The results highlighted the processes by which APOE increases the risk of AD, highlighting the importance of this genotype for future clinical trials in patients with Down syndrome. Patients with Down syndrome represent an “ultra-high risk” group for developing AD due to trisomy of chromosome 21, which harbors the amyloid precursor protein gene, the researchers noted.
“The apolipoprotein E e4 allele (APOE; OMIM 107741) is the most established genetic risk factor for sporadic AD and has been consistently associated with previous symptoms and pathology of AD in the general population. ” Alexandre Béjanin, PhD, of the Memory Unit of Sant Pau of the Department of Neurology of the Hospital de Santa Creu i de Sant Pau and of the Biomedical Research Institute of Sant Pau, of the Universitat Autònoma de Barcelona, and his colleagues have writing. “A similar feature of disease acceleration might exist in [Down syndrome] since studies in this population have reported that carriers of the e4 allele exhibit earlier onset of clinical symptoms and a greater amyloid load than non-carriers. However, little is known about the association of the APOE e4 allele with the evolution of AD biomarkers.
Bejanin and colleagues sought to determine the relationship between the APOE e4 allele and clinical and multimodal biomarkers of AD in adults with Down syndrome. The researchers conducted a bicentric cohort study in Barcelona, Spain and Cambridge, UK, between June 1, 2009 and February 28, 2020. They included patients in whom APOE genotyping was performed and who had at least one clinical test or Depending on the results of the study, the measurement of the AD biomarker and the participants classified as carriers or not of the APOE e4 allele.
The researchers performed neurological and neuropsychological assessments. The patient population included a subset of participants with biomarker measures: beta-amyloid 1-42, beta-amyloid 1-40, phosphorylated tau 181, and neurofilament light chain in cerebrospinal fluid; phosphorylated tau 181 and neurofilament light chain in plasma; Amyloid PET; Fluorodeoxyglucose PET labeled with fluorine 18; and / or MRI. Investigators compared the age at onset of symptoms between carriers and non-carriers of the APOE e4 allele and used local regression models within the group to examine the relationship between biomarkers and age. They used voxel analyzes to assess topographic differences in metabolism and gray matter volume, according to the study results.
The study included 464 adults with Down syndrome, with fewer carriers of the APOE e4 allele (20.9%) than non-carriers (79.1%). The researchers found no difference between the groups in terms of age (median, 45.9 years [interquartile range, 36.4-50.2 years] against 43.7 years [IQR, 34.9-50.2 years]) or sex (51 male carriers [52.6%] against 199 non-carriers [54.2%]). They found that carriers of the APOE e4 allele compared to non-carriers showed symptoms of AD at a younger age (mean age, 50.7 years versus 52.7 years; P = .02) and exhibited earlier cognitive decline.

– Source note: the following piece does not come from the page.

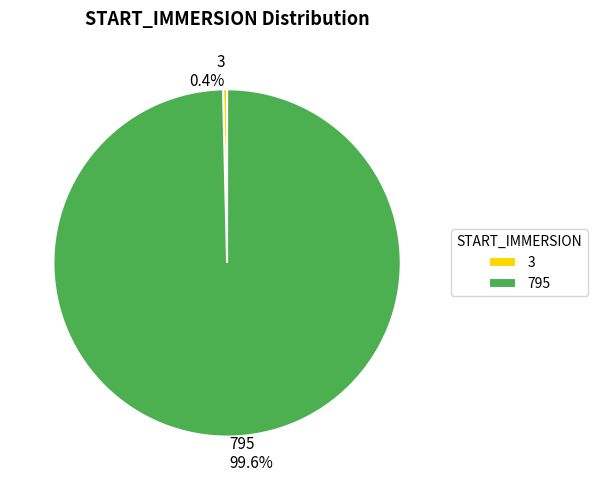

To the nearest percent, what is the average slice percentage?

50%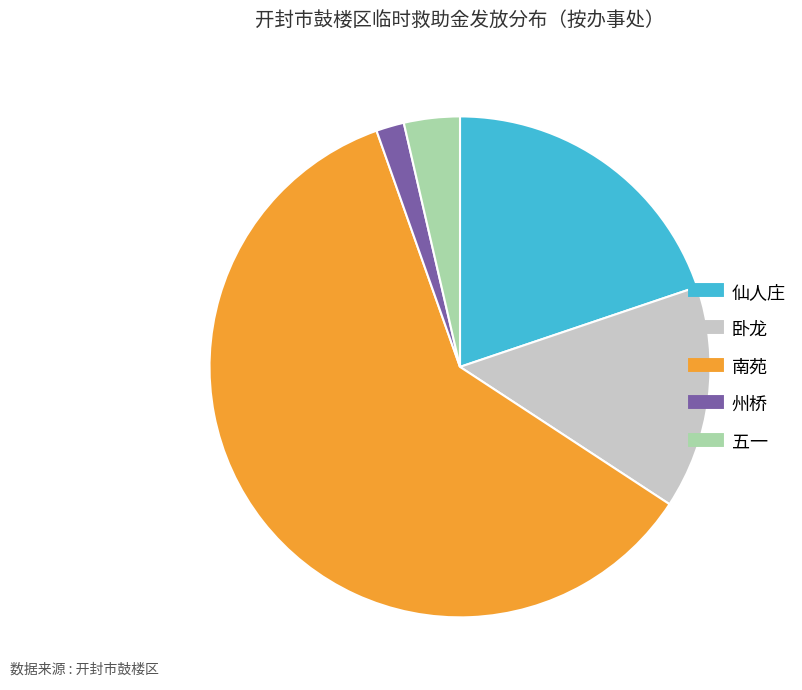

How many segments does this pie chart have?

5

“The locally estimated point cloud smoothing curves further showed intergroup differences in biomarker trajectories with age, as evidenced by the non-overlapping CIs. Specifically, carriers showed lower levels of CSF [amyloid beta] 1-42 to [amyloid beta] Ratio 1-40 up to age 40, earlier increases in amyloid PET and plasma [phosphorylated tau 181], and earlier loss of cortical metabolism and hippocampal volume, ”Bejanin and colleagues wrote. “No difference was found in [neurofilament light chain] CSF biomarkers or total tau and [phosphorylated] tau 181. Voxel analyzes showed a lower metabolism in the subcortical and parieto-occipital structures and a lower median temporal volume in carriers of the APOE e4 allele.
The study was, to researchers’ knowledge, the first major multimodal biomarker analysis to examine the relationship between the APOE e4 allele and clinical and biomarker changes in AD in patients with Down syndrome, according to the report. ‘study.

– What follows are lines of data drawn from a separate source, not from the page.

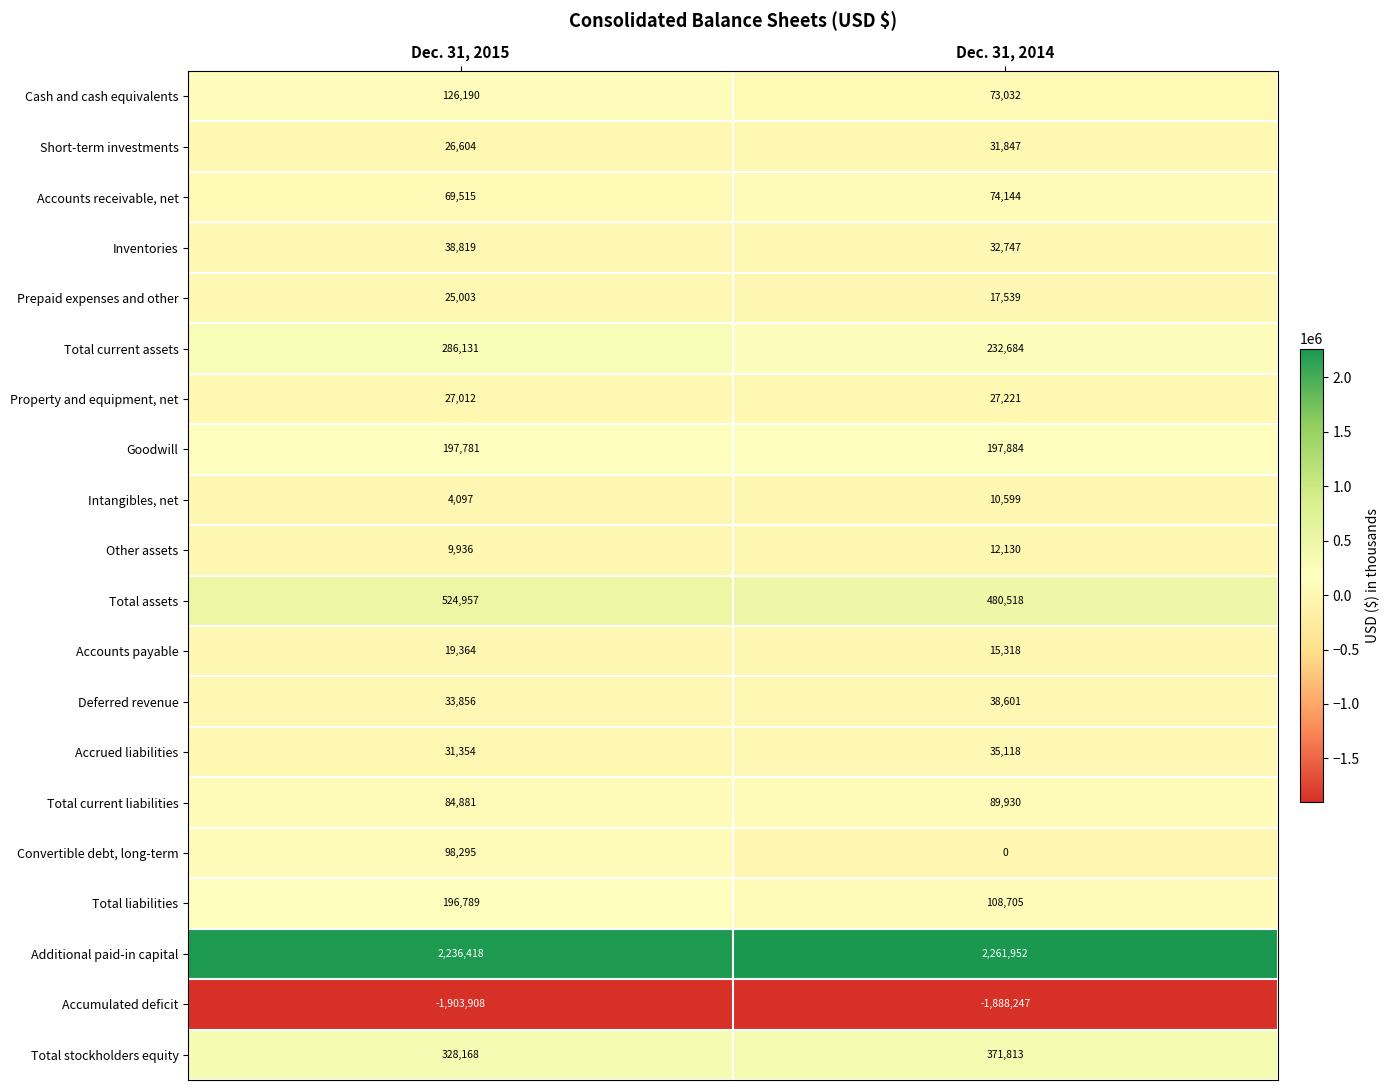

At how many categories does at least one series exceed 318119?

2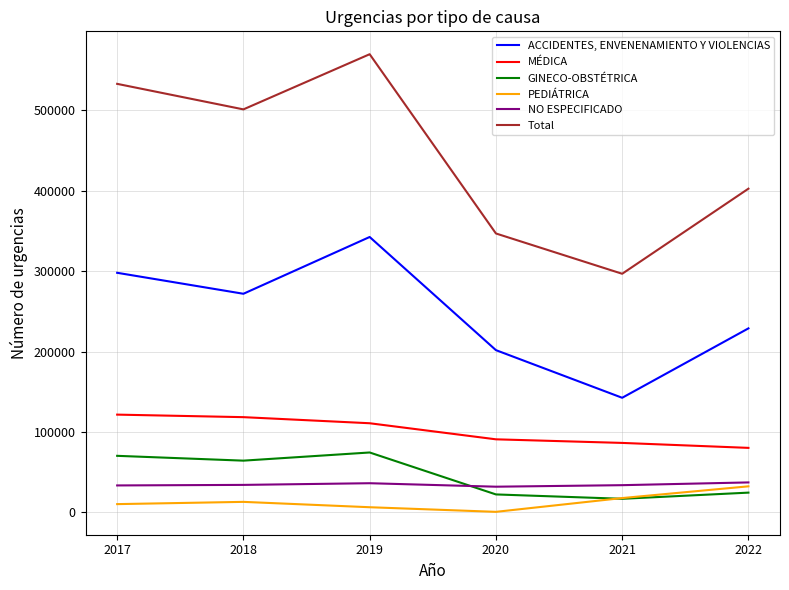

Which series has the largest total across all categories?

Total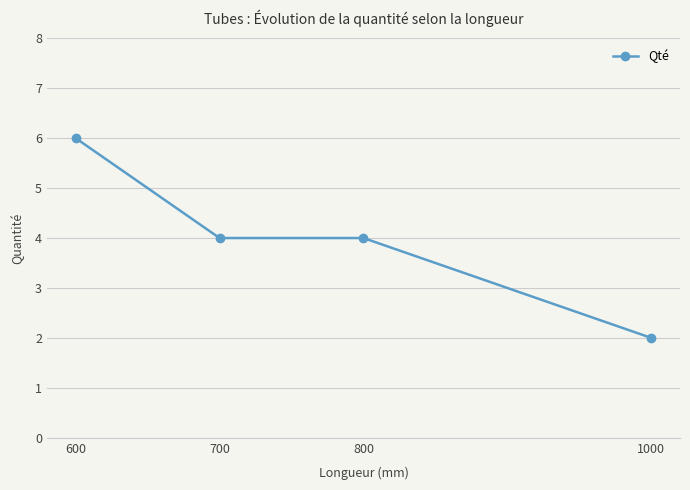

What is the minimum value shown in the chart?

2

“Overall, this study provided evidence that the APOE e4 allele exerts a similar association with the pathophysiological processes of AD in [Down syndrome] as in the general population, ”Bejanin and colleagues wrote. “We believe this work is timely in the emerging landscape of preventive trials for dementia in [Down syndrome] since consideration of the APOE genotype may be important for drugs designed to reduce amyloid load and / or trials using MRI as a surrogate marker of improved outcomes.